A turret, loopholed and battlemented, projected from each of the four corners of the house, enabling its inmates to enfilade every side with a raking fire of musketry, affording an adequate defence against Indian foes. A stone tablet over the main entrance of the Manor House was carved with the armorial bearings of the ancient family of Tilly, with the date of its erection, and a pious invocation placing the house under the special protection of St.
Michael de Thury, the patron saint of the House of Tilly.
The Manor House of Tilly had been built by Charles Le Gardeur de Tilly, a gentleman of Normandy, one of whose ancestors, the Sieur de Tilly, figures on the roll of Battle Abbey as a follower of Duke William at Hastings. His descendant, Charles Le Gardeur, came over to Canada with a large body of his vassals in 1636, having obtained from the King a grant of the lands of Tilly, on the bank of the St.
Lawrence, "to hold in fief and seigniory,"--so ran the royal patent,--"with the right and jurisdiction of superior, moyenne and basse justice, and of hunting, fishing, and trading with the Indians throughout the whole of this royal concession; subject to the condition of foi et hommage, which he shall be held to perform at the Castle of St. Louis in Quebec, of which he shall hold under the customary duties and dues, agreeably to the coutume de Paris followed in this country."
Such was the style of the royal grants of seignioral rights conceded in New France, by virtue of one of which this gallant Norman gentleman founded his settlement and built this Manor House on the shores of the St. Lawrence.
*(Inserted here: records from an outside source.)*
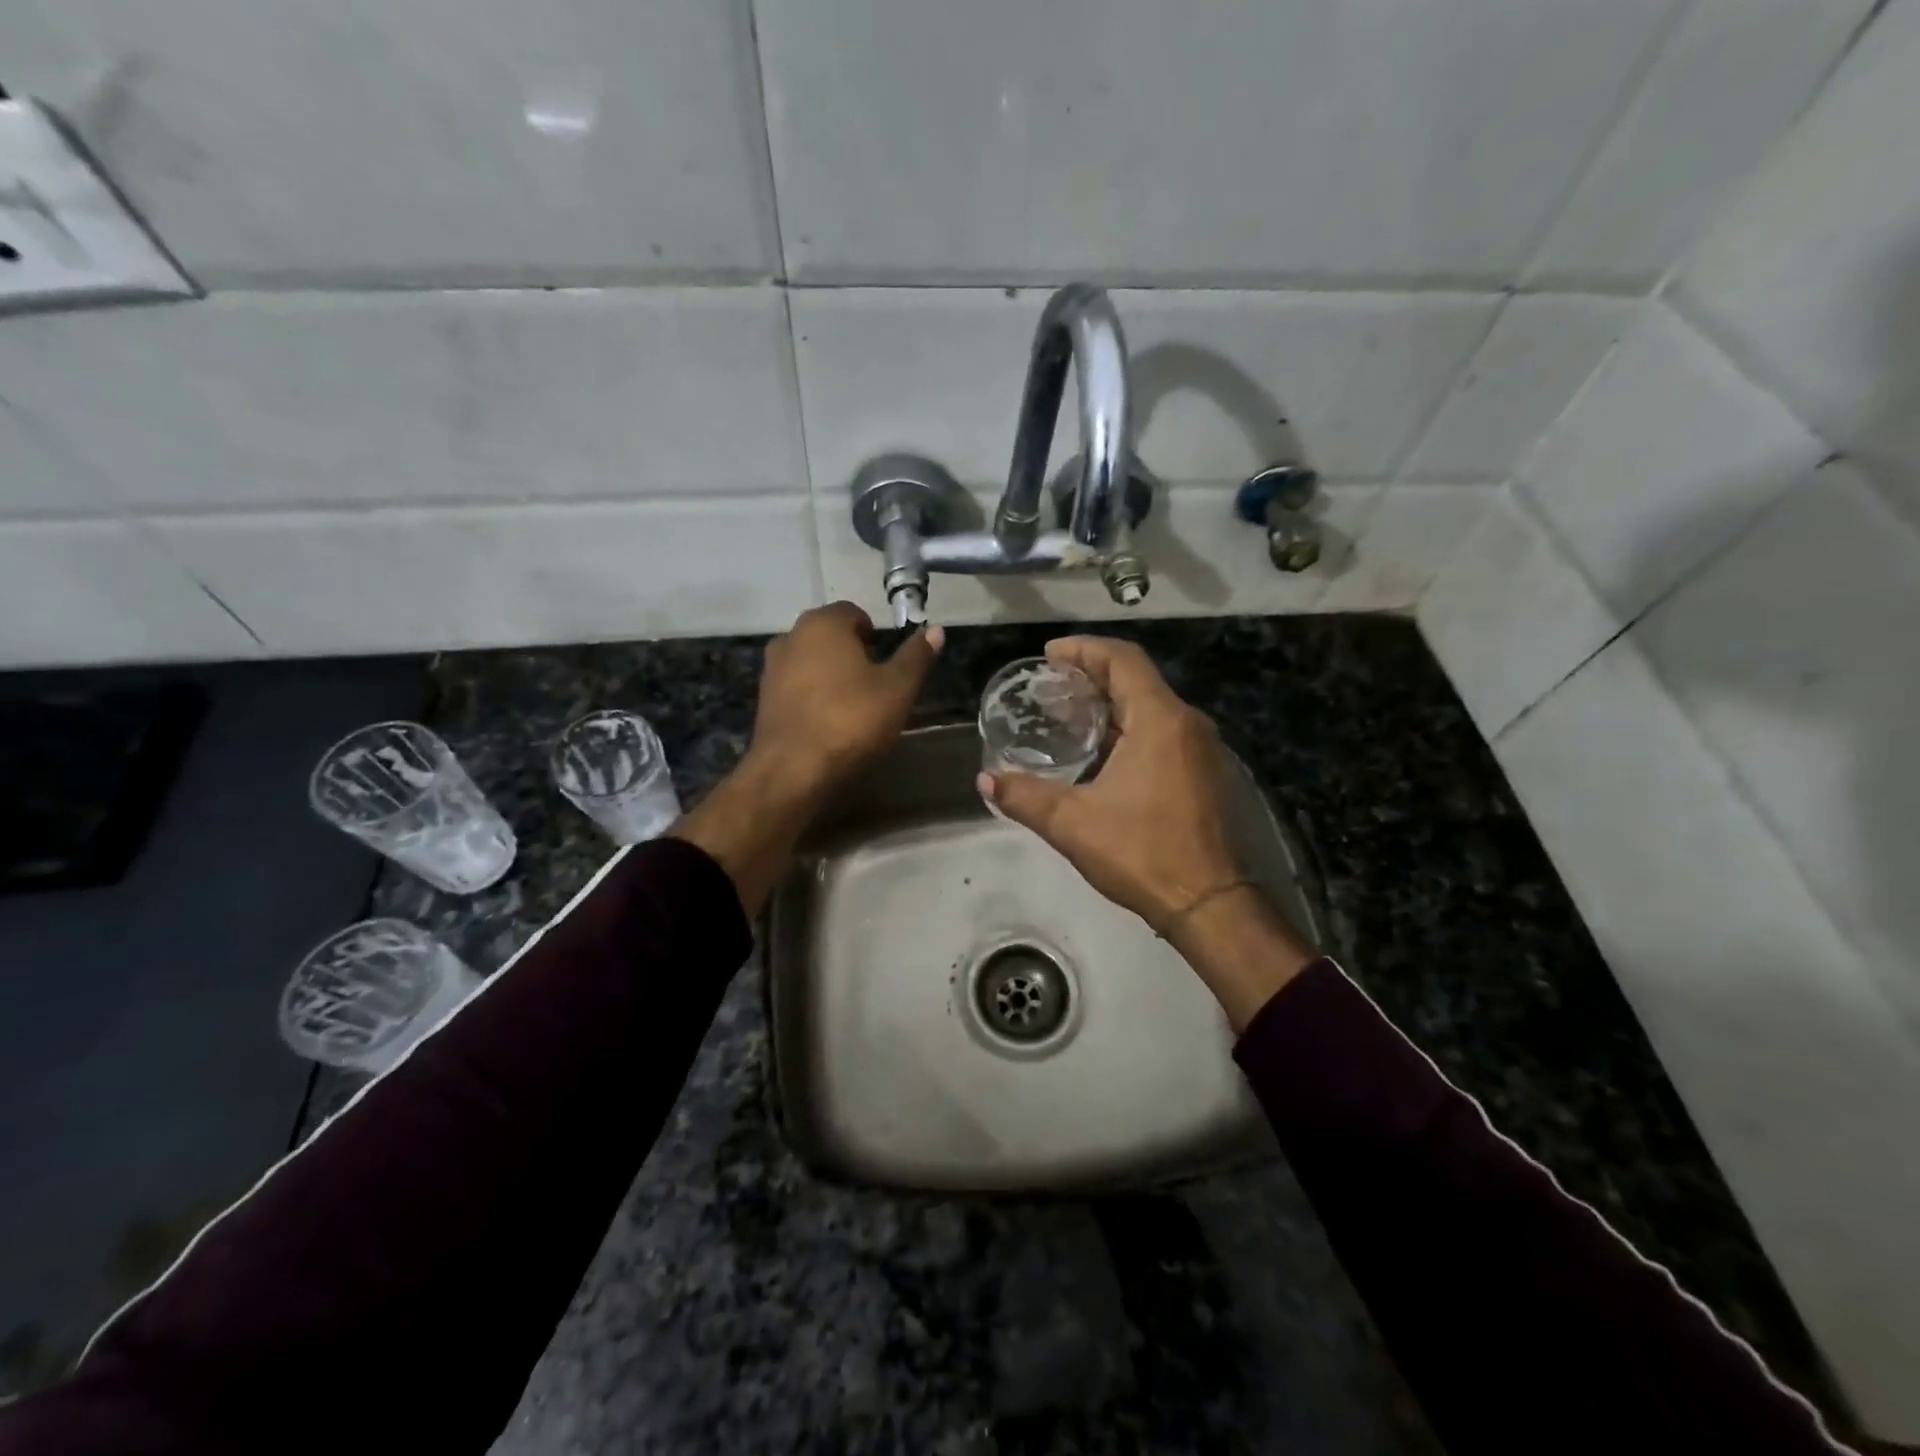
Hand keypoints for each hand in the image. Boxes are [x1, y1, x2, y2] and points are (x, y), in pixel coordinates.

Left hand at [676, 603, 940, 915]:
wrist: (792, 771)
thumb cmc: (851, 721)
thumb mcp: (898, 689)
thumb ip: (916, 656)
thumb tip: (936, 630)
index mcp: (823, 624)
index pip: (854, 613)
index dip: (874, 635)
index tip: (887, 665)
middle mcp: (791, 636)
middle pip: (829, 636)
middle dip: (852, 654)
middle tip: (875, 686)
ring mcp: (772, 668)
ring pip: (810, 661)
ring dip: (830, 675)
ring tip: (852, 707)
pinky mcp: (763, 699)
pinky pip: (796, 686)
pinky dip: (812, 696)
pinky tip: (827, 723)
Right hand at [978, 636, 1241, 933]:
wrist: (1209, 904)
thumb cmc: (1142, 853)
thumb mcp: (1072, 823)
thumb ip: (1024, 797)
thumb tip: (985, 779)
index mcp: (1160, 721)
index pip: (1122, 659)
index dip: (1084, 649)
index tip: (1049, 655)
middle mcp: (1186, 724)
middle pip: (1137, 679)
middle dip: (1092, 675)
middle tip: (1050, 686)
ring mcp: (1201, 749)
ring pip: (1151, 706)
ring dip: (1111, 703)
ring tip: (1068, 716)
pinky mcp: (1204, 773)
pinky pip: (1163, 731)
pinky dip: (1129, 727)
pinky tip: (1101, 752)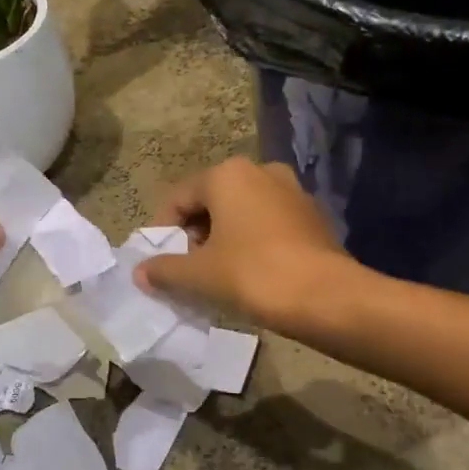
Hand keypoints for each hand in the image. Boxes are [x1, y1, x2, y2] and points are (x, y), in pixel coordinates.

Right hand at [134, 157, 349, 326]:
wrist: (328, 298)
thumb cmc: (254, 275)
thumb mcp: (200, 275)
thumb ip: (165, 269)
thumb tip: (140, 272)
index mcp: (228, 174)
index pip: (179, 198)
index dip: (163, 231)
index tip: (158, 263)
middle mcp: (260, 171)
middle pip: (211, 202)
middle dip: (195, 235)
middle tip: (187, 270)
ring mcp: (292, 191)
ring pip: (242, 212)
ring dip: (224, 239)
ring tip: (217, 276)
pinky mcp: (313, 216)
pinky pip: (269, 224)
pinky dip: (253, 243)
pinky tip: (251, 275)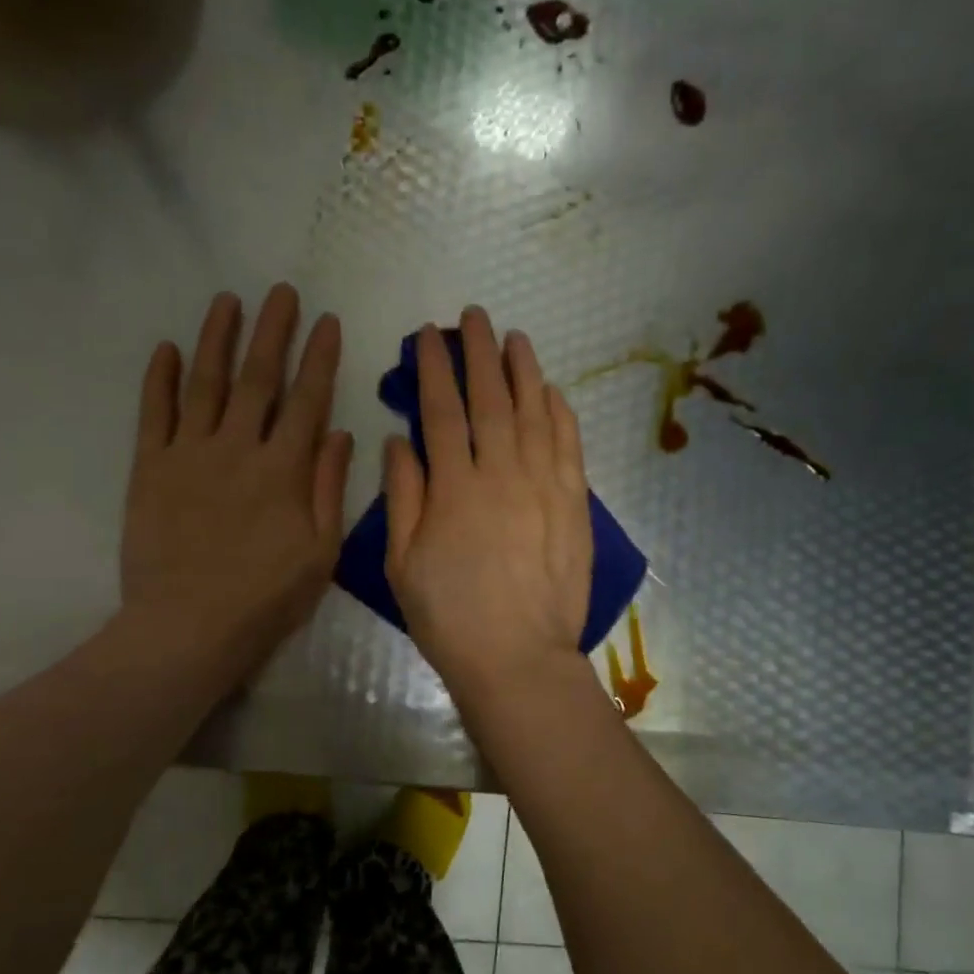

A broad, smooth carriage road led up to the mansion across a park dotted with clumps of evergreens and deciduous trees. Here and there an ancient patriarch of the forest stood alone,--some old oak or elm, whose goodly proportions and amplitude of shade had found favor in the eyes of the seigniors of Tilly, and saved it from the axe of the woodman.
A pretty brook, not too wide to be crossed over by a rustic bridge, meandered through the domain, peeping occasionally out of the openings in the woods as it stole away like a bashful girl from the eyes of her admirer.
This brook was the outflow of a romantic little lake that lay hidden away among the wooded hills that bounded the horizon, an irregular sheet of water a league in circumference, dotted with islands and abounding with fish and waterfowl that haunted its quiet pools.
That primitive bit of nature had never been disturbed by axe or fire, and was a favorite spot for recreation to the inmates of the Manor House, to whom it was accessible either by boat up the little stream, or by a pleasant drive through the old woods.